Including vaccines for Zika and Ebola, Inovio is optimistic about its current research, even if some critics believe its pipeline of drugs is spreading the company too thin.
"Getting critical validation through our testing, the FDA approval for these trials, whether it's phase one or phase three, have been an amazing development for us," Inovio CEO Dr. Joseph Kim said on CNBC's "Power Lunch" this afternoon.
The San Diego, CA-based bio-pharmaceutical company, is developing immunotherapies and vaccines focused on treating and preventing cancers and infectious diseases. Currently testing 14 unique drugs, with none of them commercially available, Inovio is completing FDA-required trials for approval. The company's most developed drug, a treatment for cervical dysplasia, is now in FDA phase three testing.
"We have 200-plus dedicated scientists and vaccine developers going to work every day in advancing these programs," Kim said.
Despite being a smaller company, through partnerships with larger corporations and utilizing their resources they "think more in terms of leap-frogging the technology," Kim added.

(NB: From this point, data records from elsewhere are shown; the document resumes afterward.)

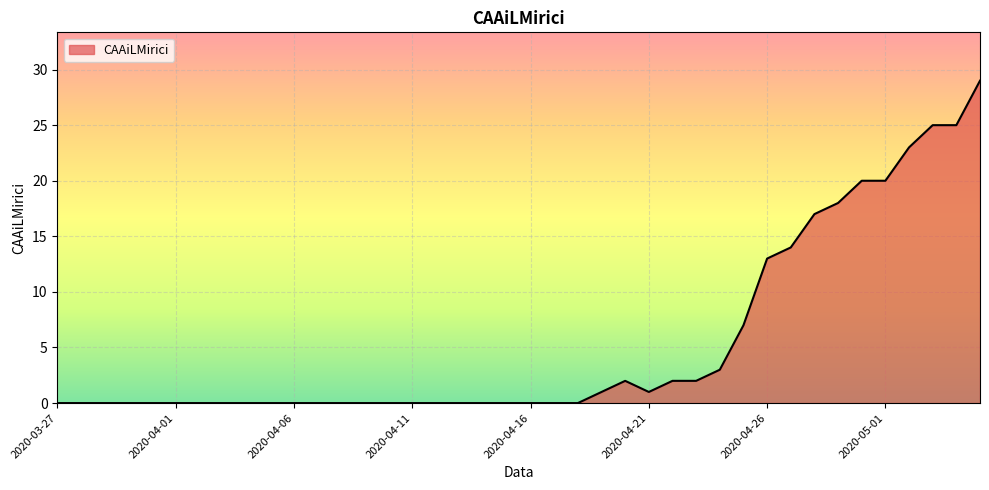

What is the greatest value displayed?

29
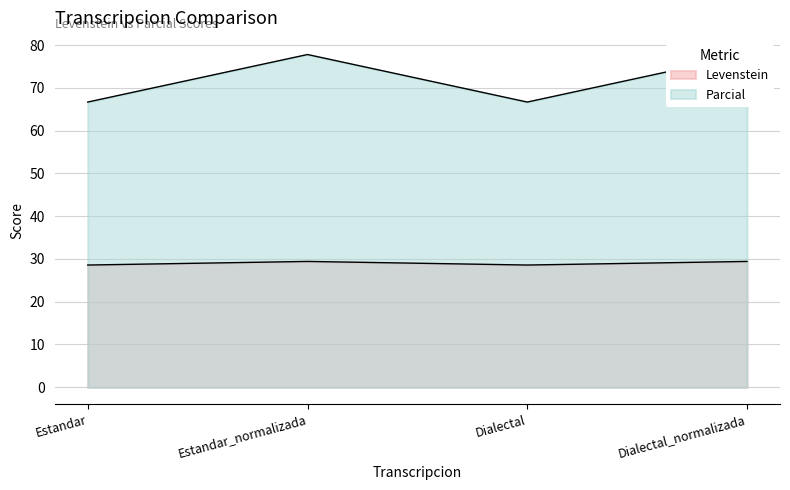

How many lines are shown in the chart?

2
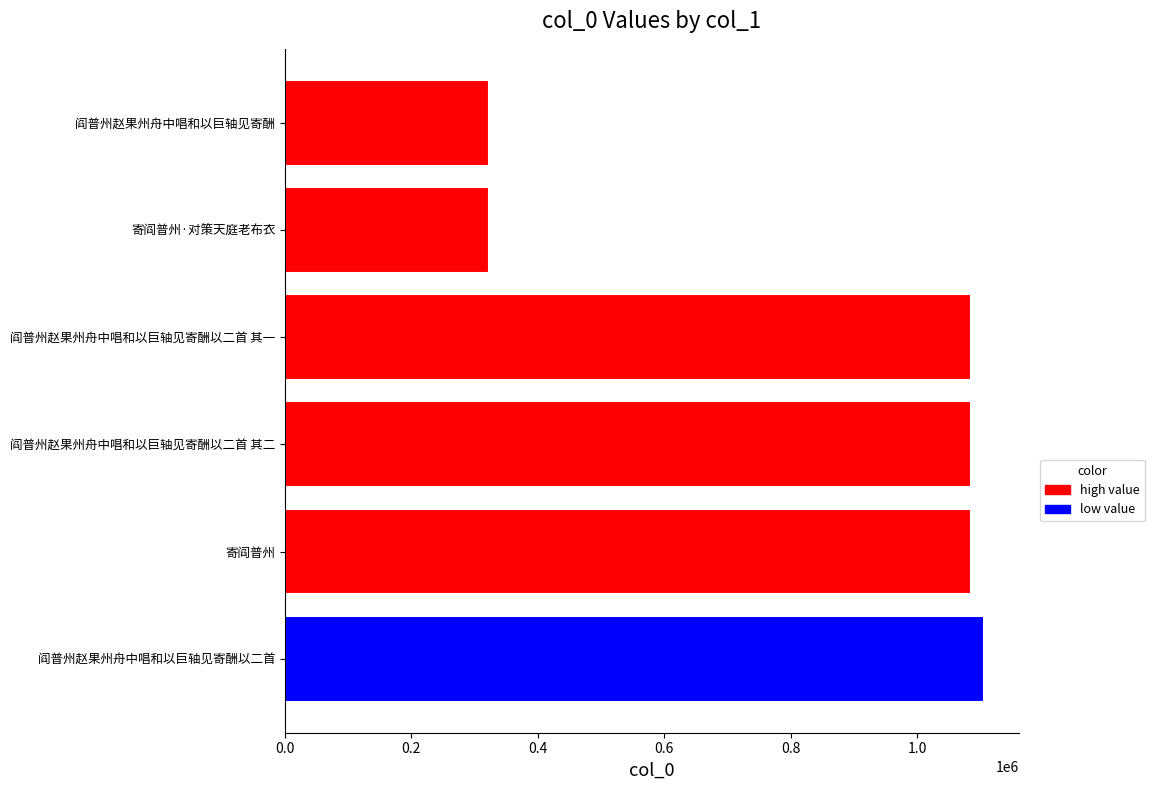

What is the approximate value at 寄阎普州?

1085758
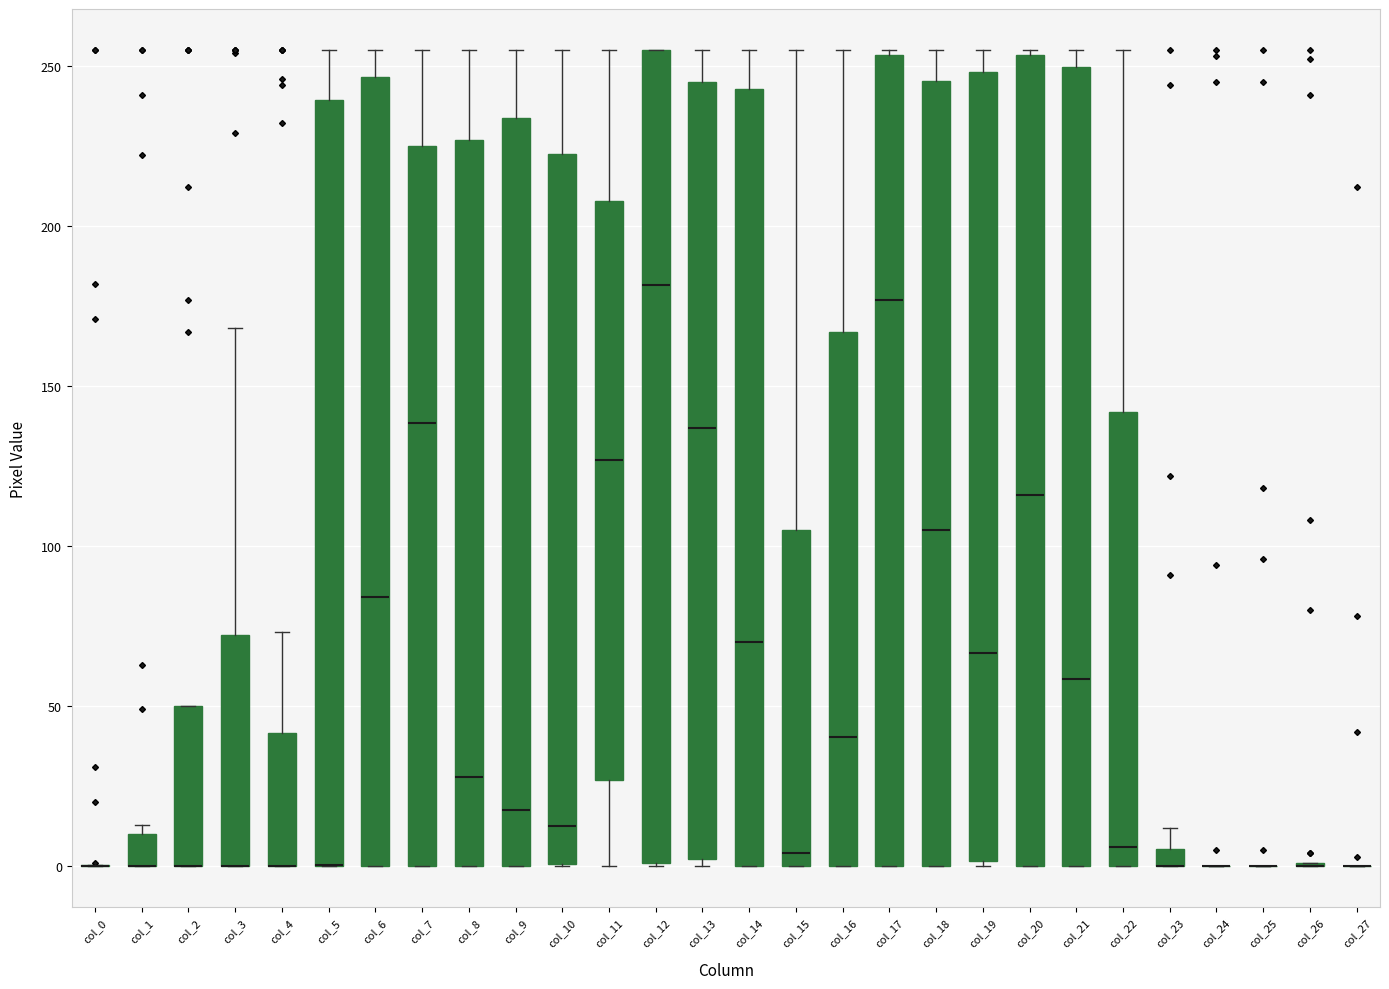

Where does the median line of the box for col_22 sit on the y-axis? The values are not printed on the chart, so give them approximately, as read against the axis.

5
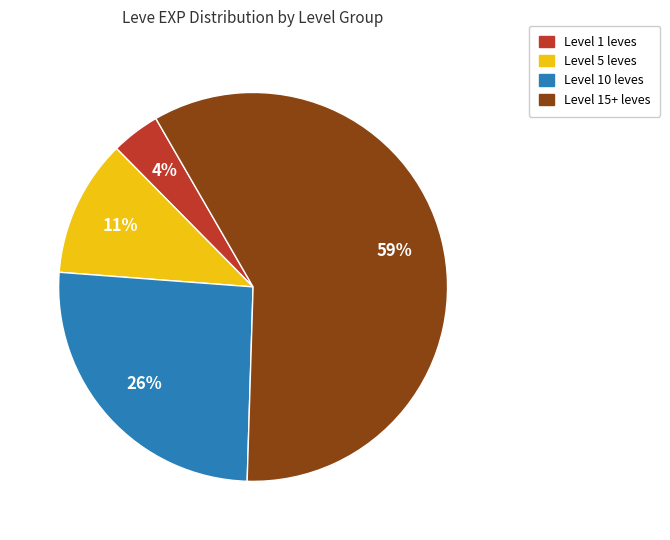

To the nearest percent, what is the difference between the largest and smallest slice percentages?

55%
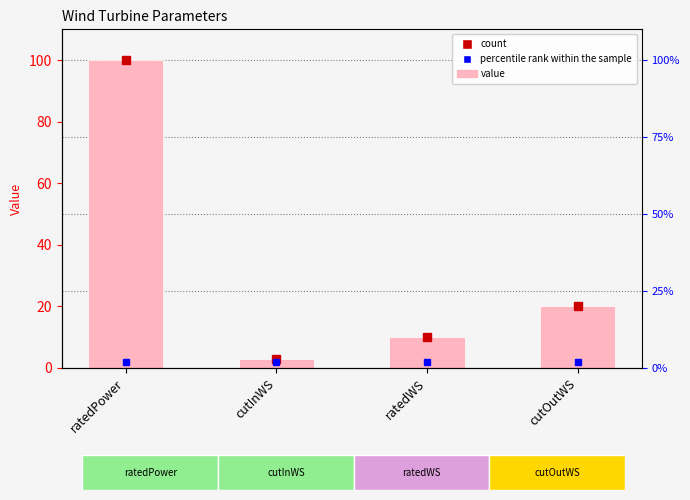

List the labels in order of value, largest first.

ratedPower, cutOutWS, ratedWS, cutInWS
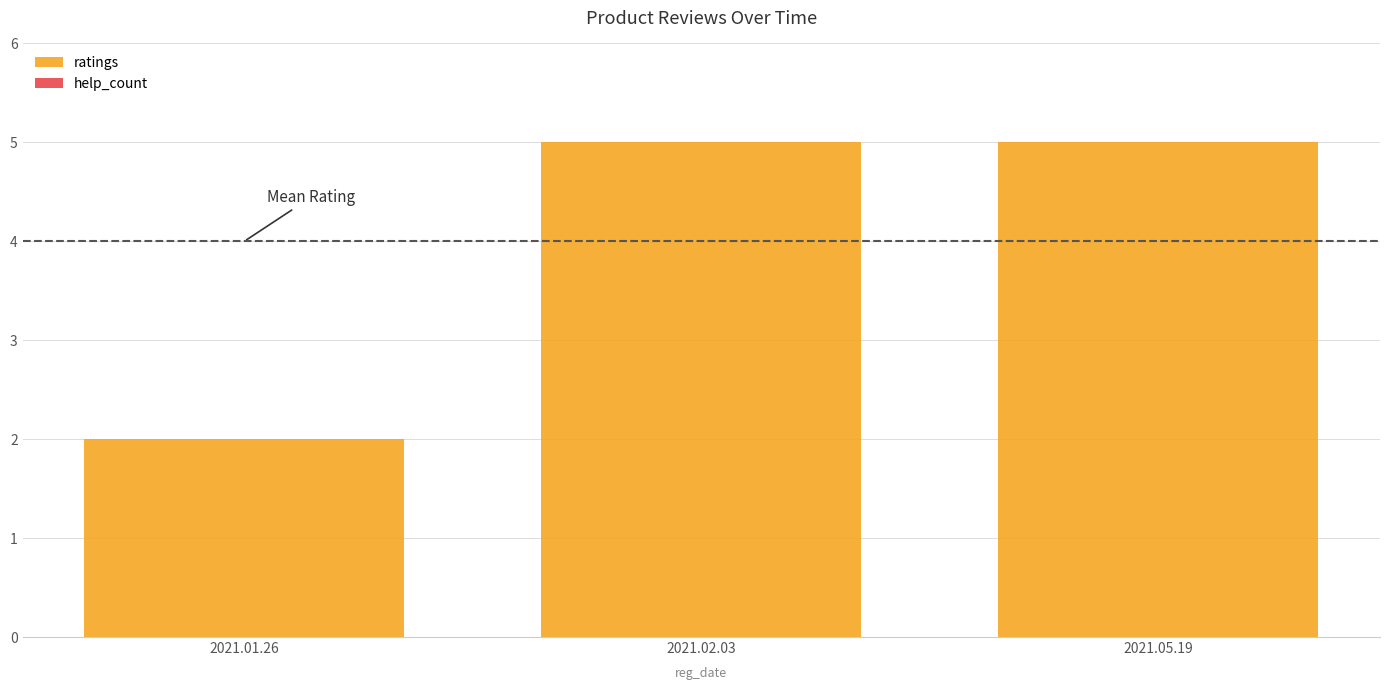

What is the change in value from 2021.01.26 to 2021.02.03?

+3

For treating the Zika virus, Inovio will soon finish its first 40-subject study and are "planning to go into a field study very rapidly to test the vaccine," Kim notes. He also said Inovio is "in the process of completing our first 75-subject study" for Ebola, where they "we were able to generate very high levels of Ebola-specific antibodies that can protect the patients." Research papers for peer review on Inovio's Ebola vaccine are forthcoming from the rising biotechnology company.
Shares of Inovio closed up by 0.54% to $11.26 on Tuesday.
Separately, TheStreet Ratings team rates Inovio as a "sell" with a ratings score of D.
This is driven by a number of negative factors, which TheStreet Ratings believes should have a greater impact than any strengths, and could make it more difficult for investors to achieve positive results compared to most of the stocks TheStreet Ratings team covers. Among the areas TheStreet Ratings feels are negative, one of the most important has been weak operating cash flow.
TheStreet Ratings objectively rated this stock according to its "risk-adjusted" total return prospect over a 12-month investment horizon. Not based on the news in any given day, the rating may differ from Jim Cramer's view or that of this articles's author.